Depositamos en esta primera letra de las vocales la confianza en la fuerza y el empeño de una amistad que se ha hecho y seguirá haciéndose en la andadura de cada día, un lazo que se nutre del valor tangible del apoyo común y la confianza en la mano permanentemente tendida que nos permite crecer juntas.

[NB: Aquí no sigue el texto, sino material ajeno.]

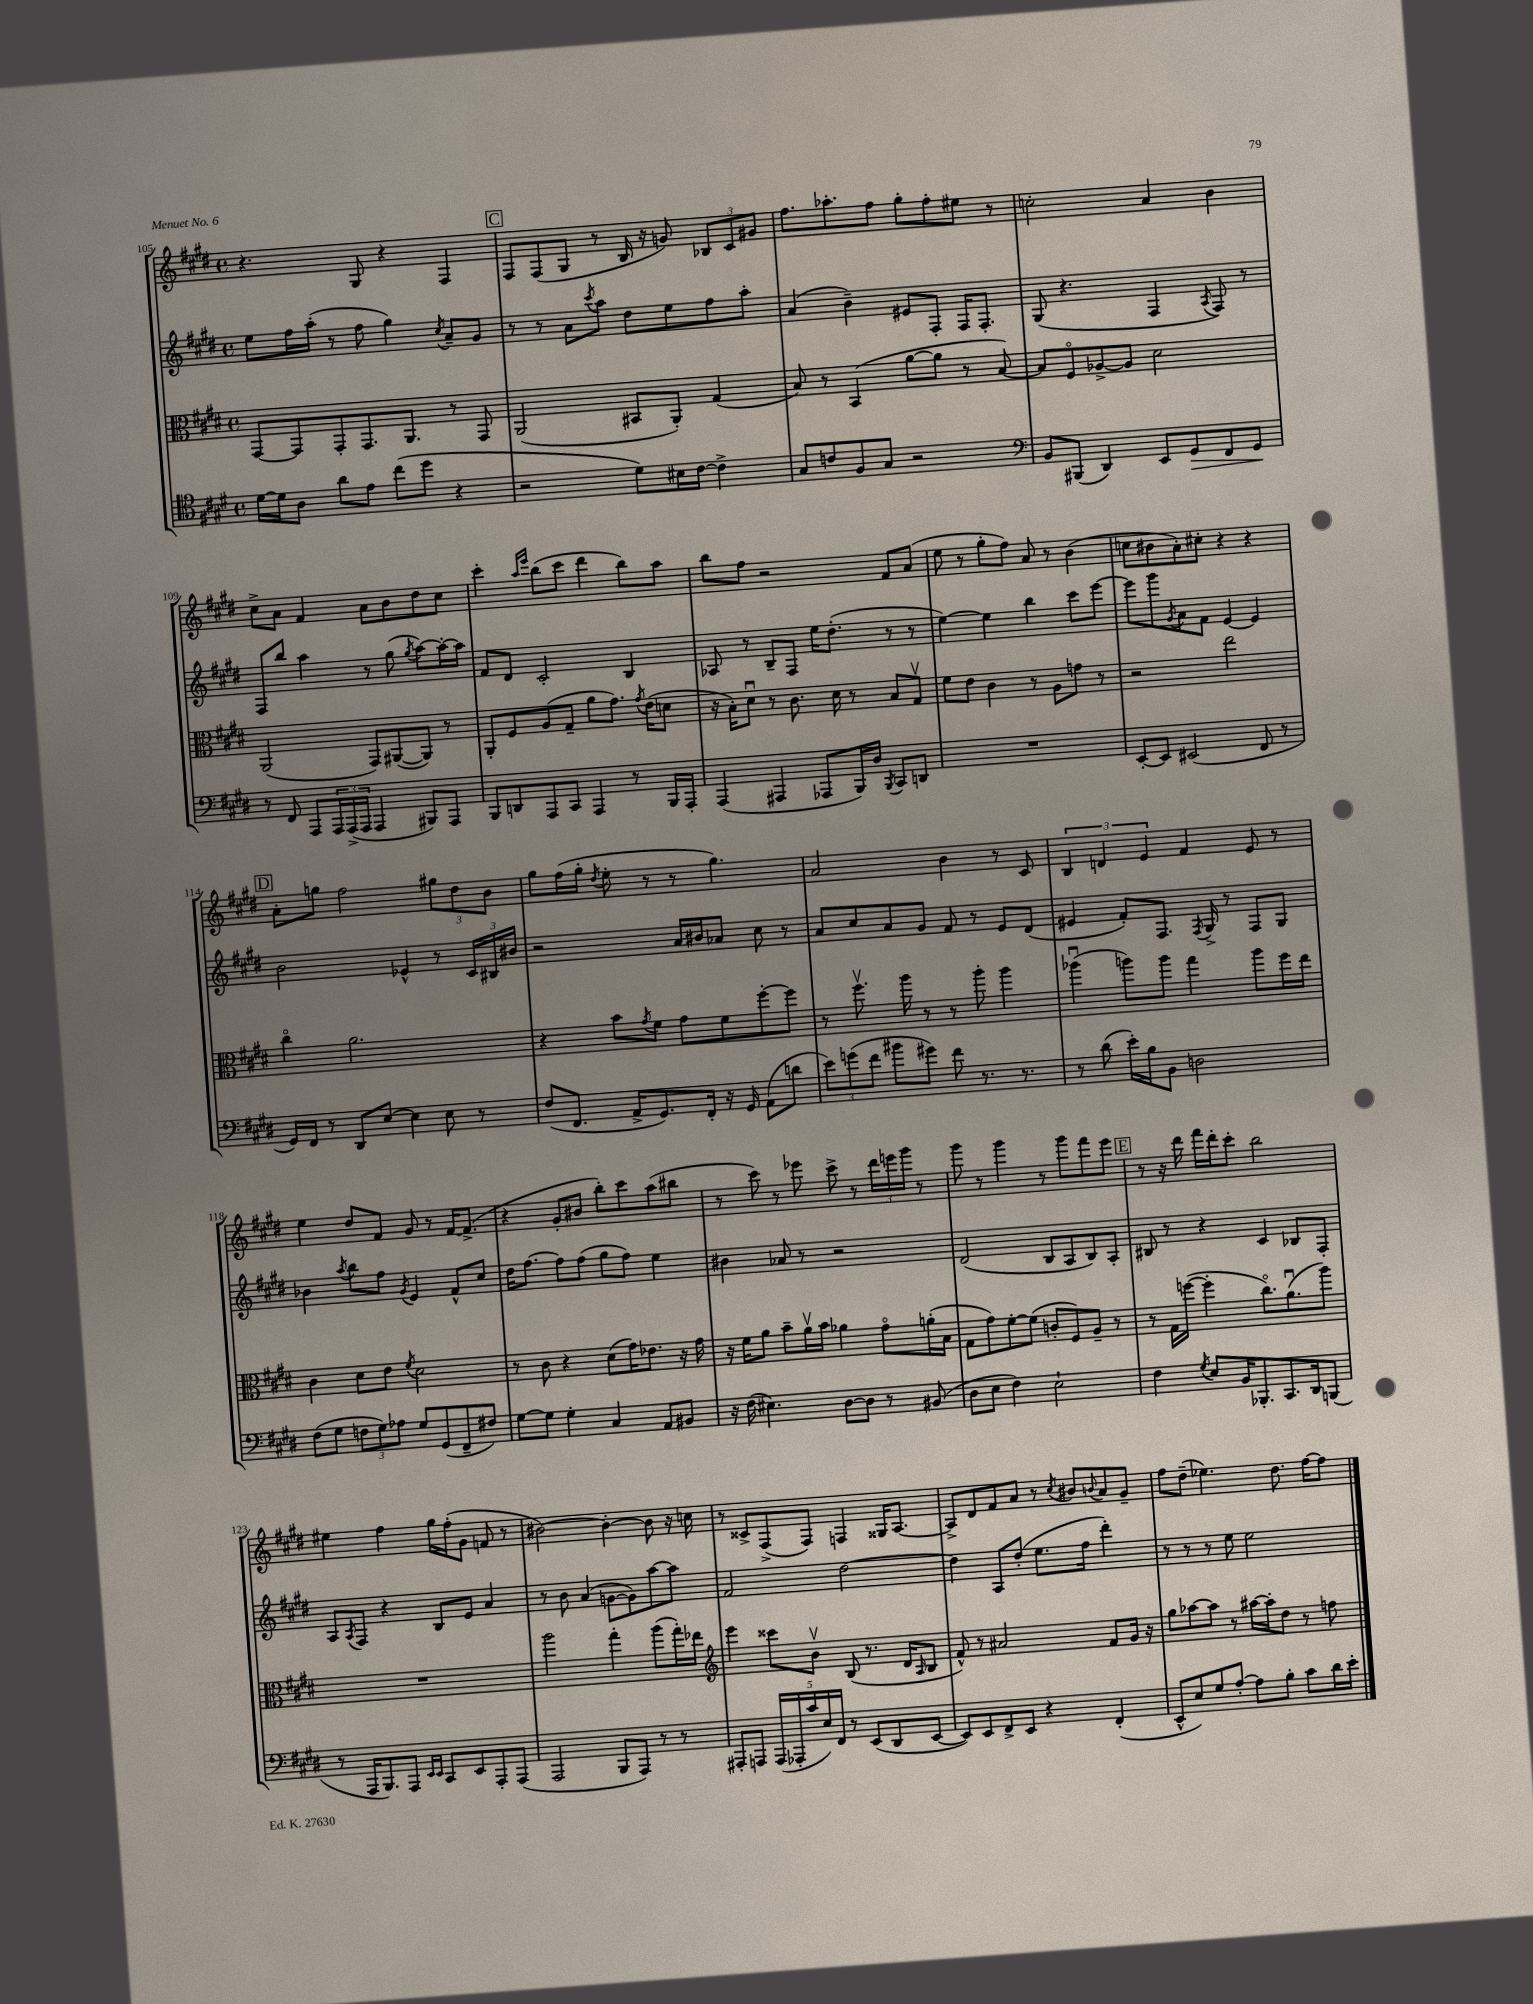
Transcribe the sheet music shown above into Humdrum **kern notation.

**kern	**kern	**kern	**kern
*staff4	*staff3	*staff2	*staff1
*clefC4	*clefC3	*clefG2	*clefG2
*k[f#c#g#d#]	*k[f#c#g#d#]	*k[f#c#g#d#]	*k[f#c#g#d#]
*M4/4	*M4/4	*M4/4	*M4/4
*met(c)	*met(c)	*met(c)	*met(c)
[16d#\LL	[8GG#/L	8ee\L	4.r
16d#\]J	.	.	.
8A\J	8GG#/]	16ff#\L	.
.	.	(16aa'\JJ	.
8a\L	8GG#'/	8r	.
8e\J	8.GG#/	8ff#\	8G#/
(8cc#\L	.	4gg#\)	4r
.	8.AA/J	.	.
8dd#\J	.	.	.
.	.	8qcc#/	.
4r	8r	8a~/L	4F#/
.	8GG#/	8g#/J	.
=	=	=	=
2r	(2AA/	8r	8F#/L
.	.	8r	(8F#/
.	.	8a\L	8G#/J
.	.	8qccc#/	.
.	.	8aa\J	8r
8d#\L)	8BB#/L	8dd#\L	16B/
.	.	.	16r
16B#\L	8AA'/J)	8ee\	8g/)
[16c#\JJ	.	.	.
4c#^\]	(4G#/	8ff#\	12B-/L
.	.	.	12c#/
.	.	8aa'\J	.
.	.	.	12g#/J
=	=	=	=
8G#/L	8B/)	(4a/	8.ff#\L
8c/	8r	.	.
.	.	.	8.aa-'\
8F#/	(4BB/	4b~\)	.
8G#/J	.	.	8ff#\J
2r	[8a\L	8e#/L	8gg#'\L
.	8a\]J	8F#'/J	8ff#'\
.	8r	16F#/LK	8ee#\J
.	.	8.F#'/J	.
.	[8B/)	.	8r
=	=	=	=
*clefF4	*	*	*
8BB/L	8B/]L	(8G#/	2cc'\
(8BBB#/J	8F#o/	4.r	.
4DD#/)	[8A-^/	.	.
.	8A-/]J	.	.
8EE/L	2d#\	4F#/	4a/
8GG#/	.	.	.
.	.	8qA/	.
8FF#/	.	8F#/)	4b\
8GG#/J	.	8r	.
=	=	=	=
8r	(2AA/	8F#/L	8cc#^\L
8FF#/	.	8bb/J	8a\J
8AAA/L	.	4aa\	4f#/
24AAA/L	.	.	.
(24AAA^/	.	.	.
24AAA/JJ	.	.	.
4AAA/	8GG#/L)	8r	8a\L
.	([8AA#/	(8gg#\	8b\
.	.	8qgg#/	.
8BBB#/L)	8AA#/]J)	[8aa\L)	8dd#\
8AAA/J	8r	16aa'\_L	8cc#\J
.	.	16aa\]JJ	.
=	=	=	=
8BBB/L	8AA'/L	8f#/L	4ccc#'\
8DD/	8F#/	8d#/J	.
.	.	.	16qqaa/LL
.	.	.	16qqeee/JJ
8AAA/	(8A/	2c#'/	(8bb\L
8CC#/J	8G#~/J	.	8ccc#\J
4AAA/	8a\L	.	4ddd#\
.	8.g#\J)	.	.
8r	.	4B/	8bb\L)
.	8qg#/	.	.
.	(16e\LK	.	.
16BBB/LL	8d\J	.	8aa\J
16AAA'/JJ	.	.	.
=	=	=	=
(4AAA/	16r	8A-/	8bb\L
.	16B'\LK)	.	.
.	8d#u\J	8r	8ff#\J
4AAA#/	8r	8B~/L	2r
.	8.c#\	8F#/J	.
8AAA-/L	.	16ee\LK	.
.	16d#\	(8.dd#'\J	.
16BBB/L)	8r	.	.
16D#/JJ	.	.	.
8qBBB/	.	.	.
8CC#/L	8B/L	8r	8f#/L
8DD/J	8G#v/J	8r	(8a/J
=	=	=	=
1r	8f#\L	[4ee\)	8ee\
.	8e\J	.	8r
.	4c#\	4ee\]	8gg#'\L
.	.	.	8ff#\J)
.	8r	4bb\	8a/
.	8A\L	.	8r
.	8g\J	8ccc#\L	(4b\
.	8r	[8eee\J	.
=	=	=	=
[8EE'/L	2r	8eee\]L	8cc\L
8EE/]J	.	8ggg#\	8b#\
.	.	8qg#/	.
(2EE#/	.	8a\	8a'\)
.	.	8f#\J	8cc#'\J
.	2ee\	[4e/	4r
8FF#/	.	4e/]	4r
8r	.	.	.
=	=	=	=
16GG#/LL)	4cc#o\	2b\	8a'\L
16FF#/JJ	.	.	.
8r	.	.	8gg\J
8DD#/L	2.a\	.	2ff#\
[8E/J	.	.	.
4E\]	.	4e-^^/	.
8E\	.	8r	12gg#\L
.	.	.	12dd#\
8r	.	24c#/LL	.
.	.	24B#/	12b\J
.	.	24b#/JJ	.
=	=	=	=
(8F#/L	4r	2r	8gg#\L
8.FF#/J	.	.	(16ff#\L
.	.	.	16gg#'\JJ
.	.	.	8qdd#/
.	8b\L	.	8ee'\
16AA^/LK	.	.	.
.	8qg#/	.	.
8.GG#/)	8f#\J	.	8r
.	8g#\L	16a/LL	8r
16FF#'/Jk	.	16b#/J	.
16r	8f#\	8a-/J	4.gg#\)
16GG#/	.	.	.
(8AA\L	[8ff#'\	8cc#\	.
8d\J	8ff#\]J	8r	.
=	=	=	=
12e\L)	8r	8a/L	2a/
(12g\	.	.	.
.	8.ff#v\	8cc#/	.
12f#\J	.	.	.
8b#\L	.	8a/	.
.	16aa\	.	.
8g#\J)	8r	8g#/J	.
8f#\	8r	8f#/	4b\
8.r	8aa'\	8r	.
.	4aa\	8e/L	8r
8.r	.	.	.
.	.	(8d#/J	8c#/
=	=	=	=
8r	(4aa-u\	4e#/	6B/
(8d#\	.	.	.
.	.	.	6d/
16e'\LL)	8aa\L)	8f#'/L)	.
16B\J	.	.	.
.	.	.	6e/
8BB\J	8aa\J	8.F#/J	.
2D\	4gg#\	.	4f#/
.	.	8qF#/	.
.	.	16G#^/	.
.	.	8r	.
.	8aa\L	8F#/L	8e/
.	16ff#\L	8G#/J	8r
.	16ee\JJ	.	.
=	=	=	=
(8F#\L	4c#\	4b-\	4ee\
8G#\J	.	.	.
.	.	8qaa/	.
12F\L	8d#\L	8bb\L	8dd#/L
12G#\)	.	.	.
.	8e\J	8ff#\J	8f#/J
12A-\J	.	.	.
.	8qf#/	8qg#/	.
8G#/L	2d#\	4e/	8g#/
(8GG#/	.	.	8r
8FF#~/	.	8f#^^/L	[16f#/LK
.	.	.	(8.f#^/]J
8F#/J)	.	8cc#/J	.
=	=	=	=
[8G#\L	8r	16dd#\LK	4r
.	.	[8.ff#\J	.
8G#\]J	8c#\	.	.
4G#'\	4r	8ff#\]L	8g#'/L
.	.	(8ff#\J	8b#/J
4C#/	(8d#\L	8gg#\L	8bb'\L)
.	16g#\K)	8ff#\J)	8ccc#\
.	8.e-\J	.	.
8AA/L	.	4ee\	(8aa\
8BB#/J	16r	.	8bb#\J
.	16g#\	.	.
=	=	=	=
16r	16r	4b#\	8r
(16F#\	16f#\LK	.	.
4.E#\)	8a\J	.	8ccc#\)
.	8b~\L	8a-/	8r
.	16av\L	8r	8eee-\
.	16b\JJ	.	.
[8D#\L	4a-\	2r	8ccc#^\
8D#\]J	.	.	8r
8r	8g#o\L	.	24ddd#\LL
.	.	.	24eee\
.	.	.	24ggg#\JJ
(8BB#/	(16a'\L	.	8r
.	16B\JJ	.	.
=	=	=	=
8D#\L	8G#\L	(2d#/	8ggg#\
8E\J	8g#\)	.	8r
4F#\)	[8f#'\	.	4ggg#\
.	(8f#\]J	.	.
2E`\	8c'/L	8B/L	8r
.	8F#/)	8A/	8ggg#\L
.	8A~/J	8B/)	8fff#\
.	8r	8A'/J	8eee\J
=	=	=	=
4F#\	8r	8B#/	8r
.	16G#\LL	8r	16r
.	([16ff\JJ	.	16ddd#\
8qG#/	.	.	.
8E/L	4ff'\]	4r	16fff#\LL
.	.	.	16ddd#'\J
16BB/K	.	.	8ccc#'\J
8.BBB-'/	.	.	.
.	8.cc#o\L)	4c#/	2bb\
8.CC#/	.	.	.
.	(8.au\	.	.
.	.	8B-/L	.
16DD#/k	.	.	.
(8BBB/J	8aa\J)	8F#'/J	.
=	=	=	=
8r	1r	8A/L	4ee#\
.	.	8qA/	.
16AAA/LK	.	8F#/J	.
8.BBB/)	.	.	.
.	.	4r	4ff#\
8AAA/J	.	.	.
16qqEE/LL	.	.	.
16qqEE/JJ	.	.	.
8CC#/L	.	8B/L	16gg#\LL
.	.	.	(16ff#'\J
8EE/	.	8e/J	8g#\J
8AAA'/	.	4a/	8f/
(8AAA/J	.	.	8r
=	=	=	=
2AAA/	2aa\	8r	[2b#\)
.	.	8b\	.
.	.	(4a/	.
8BBB/L	4gg#'\	[8g\L	4b#'\_
8AAA/J)	.	8g\])	.
8r	(8aa\L	[8aa\	8b#\]
8r	16gg#'\L)	8aa\]J	16r
.	16ee-\JJ	.	16cc\
=	=	=	=
*	*clefG2	*	*
8AAA#'/L	4eee\	2f#/	8r
8AAA/J	.	.	8c##^/L
(20AAA/LL	8ccc##\L	.	(8F#^/
20AAA-'/	.	.	.
20c#/	.	.	.
.	8bv\J	.	8F#/J)
20E/)	.	.	.
20FF#/JJ	.	.	.
8r	(8B/	[2dd#\	4F/
(8EE/L	8.r	.	.
8DD#/	.	.	16G##/LK
.	16d#/LK	.	[8.A/J
.	16qqA/	.	.
[8EE/J	8B/J	.	.
=	=	=	=
8EE/]L)	8f#^^/)	4dd#\]	8A^/]L
8EE/	8r	.	8d#/
8FF#^/	2a#/	8A/L	8f#/
8EE/J	.	(8dd#'/J	8a/J
4r	.	8.ee\L	8r
.	.	.	8qcc#/
.	.	.	8b#/L
.	.	16ff#\Jk	.
.	.	.	8qqb/
(4FF#'/	8f#/L	4ddd#'\)	8a/
.	16g#/Jk	.	8g#~/J
.	16r	.	.
=	=	=	=
8EE^^/L	8gg#\L	8r	8ff#\L
8E/)	[8aa-\	8r	(8dd#~\J
8G#/	8aa-\]J	8r	4.ee-\)
[8A'/J	8r	8ee\	.
8A\]L	[16aa#\LL	2ee\	.
.	16aa#'\]J	.	.
8B'\J	8dd#\J	.	8.dd#\
8c#\L	8r	.	.
.	.	.	[16ff#\LK
16d#\L	8ff\	.	8ff#\]J
16e'\JJ	.	.	.
==	==	==	==
*-	*-	*-	*-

La a forma parte de nuestros nombres, apellidos, escalas de tiempos y atajos de singladura. Nos permite compartir modos y reflejos, acertar a definir la esencia que nos nutre y revelar la tranquila solidez de la palabra que exponemos y la imagen que revelamos.   

Escribimos sobre lo que hacemos, vemos o nos conmueve. Compartimos lo que nos atrae, alegra o empuja a vocear. Un ejercicio de cordura y una apuesta firme por los valores del ser humano y el futuro de este maravilloso planeta que no nos pertenece y que se llama Tierra.